→ What to produce
Switch every "chart" in the lines below to "graph", keeping everything else the same, and leave the pictures out of your answer.

(Stored items from a collection)
_ _ _ _ _
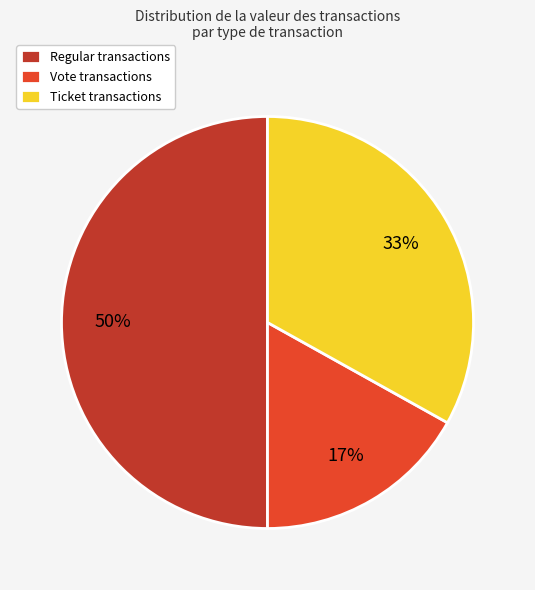

Which has a higher value, Ticket transactions or Regular transactions?

Regular transactions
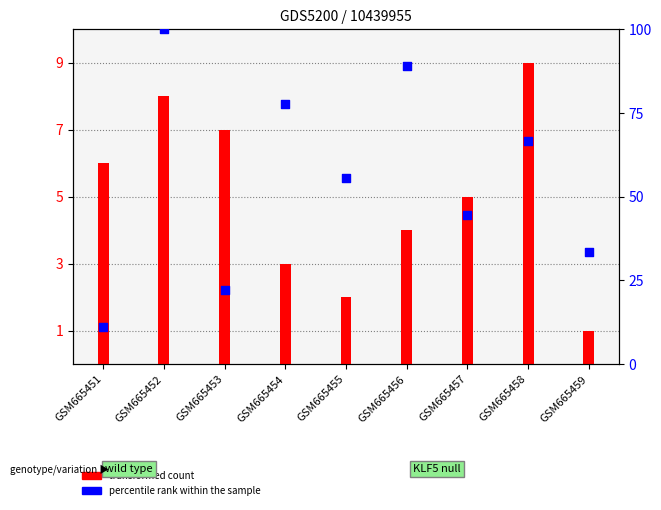

Which series reaches the maximum Y coordinate?

col_6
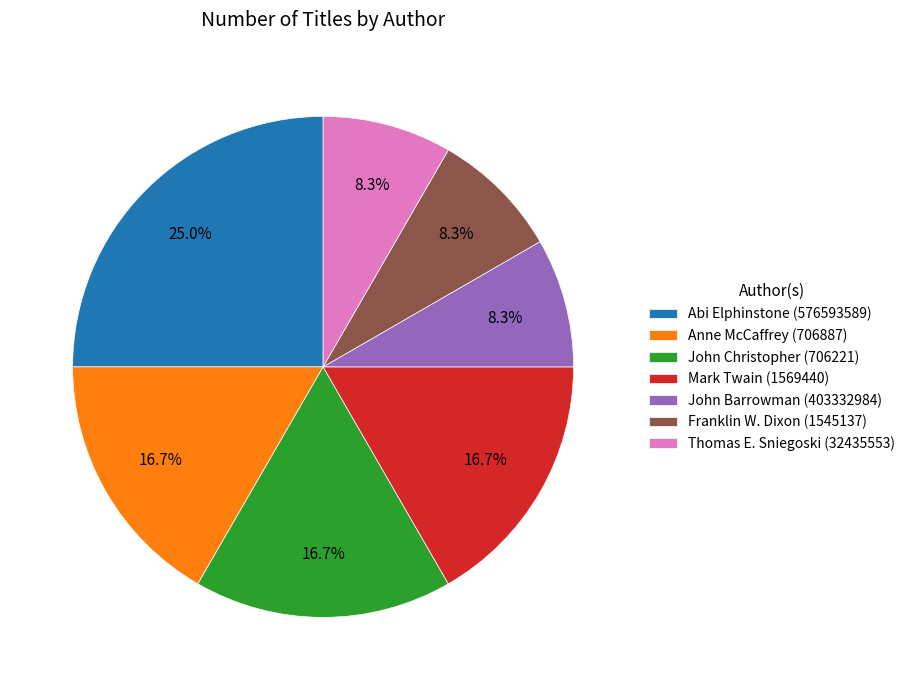

How many segments does this pie chart have?

7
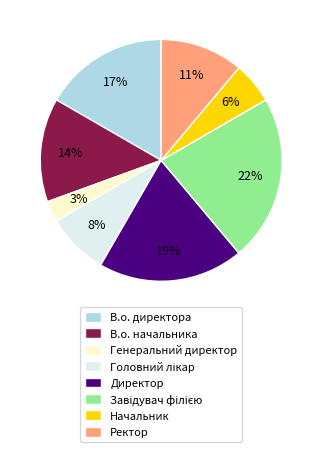

Does any single category account for the majority?

No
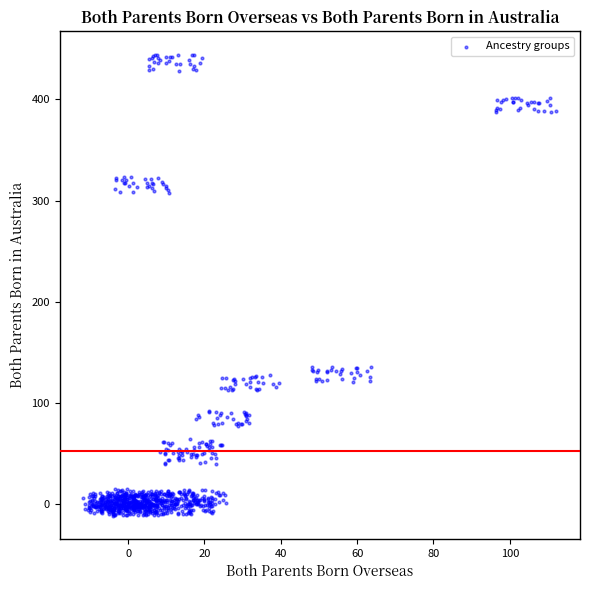

What is the range of X values (max minus min)?

123.9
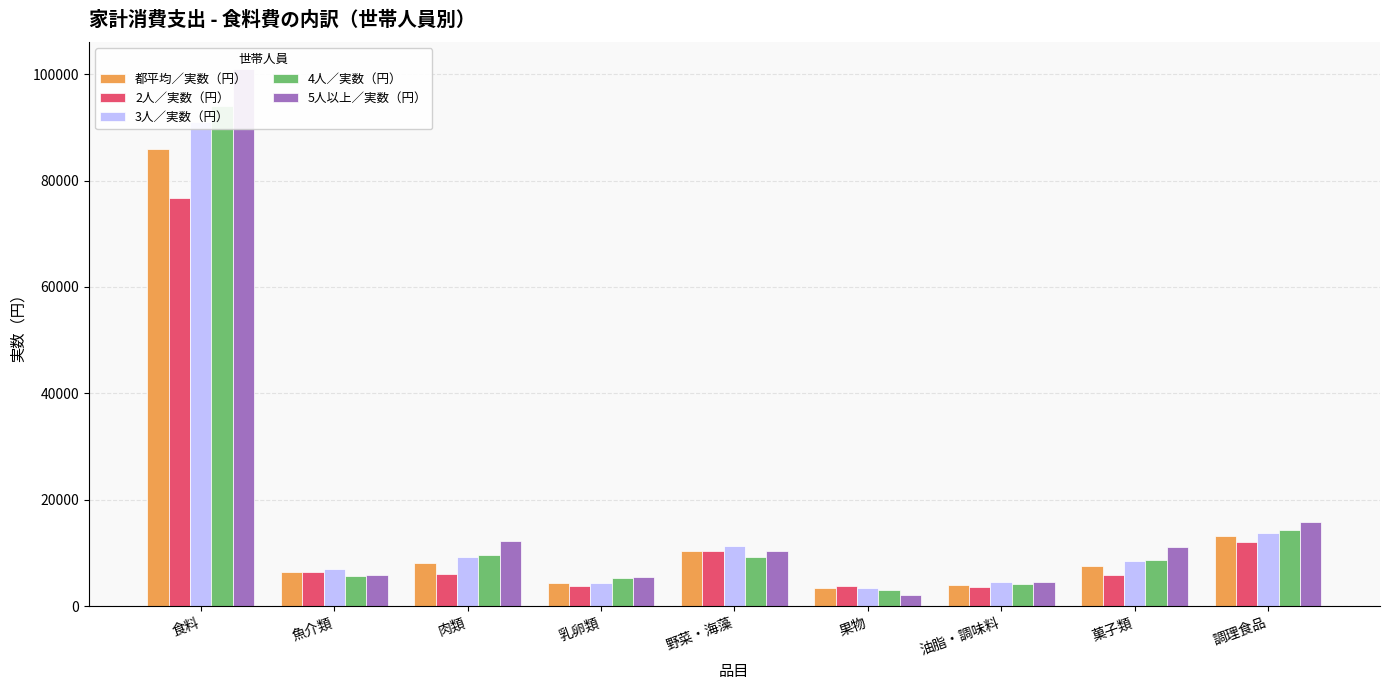

What is the total value across all series at 魚介類?

31272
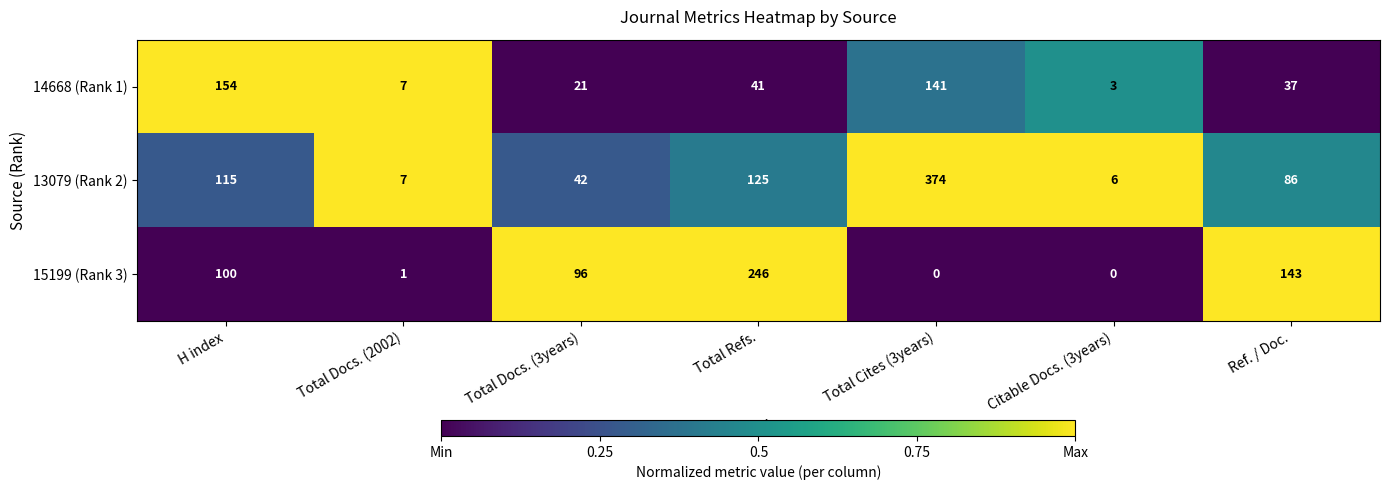

Reading left to right, what are all the values shown in this chart?

14668 (Rank 1): 154	7	21	41	141	3	37
13079 (Rank 2): 115	7	42	125	374	6	86
15199 (Rank 3): 100	1	96	246	0	0	143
_ _ _ _ _
→ Solution
Which has a higher value, Ticket transactions or Regular transactions?

Regular transactions

Which series reaches the maximum Y coordinate?

col_6

How many segments does this pie graph have?

7

Does any single category account for the majority?

No

What is the range of X values (max minus min)?

123.9

What is the total value across all series at 魚介類?

31272

Reading left to right, what are all the values shown in this graph?

14668 (Rank 1): 154	7	21	41	141	3	37
13079 (Rank 2): 115	7	42	125	374	6	86
15199 (Rank 3): 100	1	96	246	0	0	143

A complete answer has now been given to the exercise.